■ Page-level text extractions
+++++
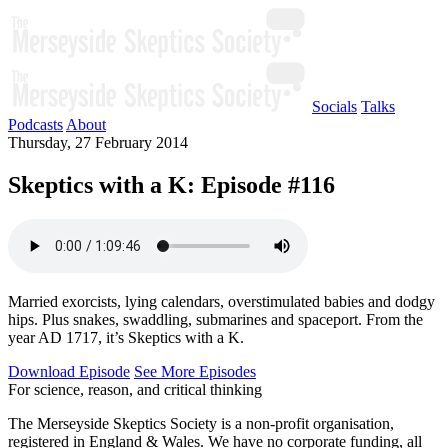
Socials
Talks
Podcasts
About
Thursday, 27 February 2014
Skeptics with a K: Episode #116
Married exorcists, lying calendars, overstimulated babies and dodgy
hips. Plus snakes, swaddling, submarines and spaceport. From the
year AD 1717, it’s Skeptics with a K.
Download Episode
See More Episodes
For science, reason, and critical thinking
The Merseyside Skeptics Society is a non-profit organisation,
registered in England & Wales. We have no corporate funding, all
+++++
■ EXERCISE OBJECTIVE
Nothing but the lines from the one that contains "Skeptics with a K: Episode #116" through the end of the data above should appear, each reproduced exactly.

■ WRITTEN RESPONSE
Skeptics with a K: Episode #116
Married exorcists, lying calendars, overstimulated babies and dodgy
hips. Plus snakes, swaddling, submarines and spaceport. From the
year AD 1717, it’s Skeptics with a K.
Download Episode
See More Episodes
For science, reason, and critical thinking
The Merseyside Skeptics Society is a non-profit organisation,
registered in England & Wales. We have no corporate funding, all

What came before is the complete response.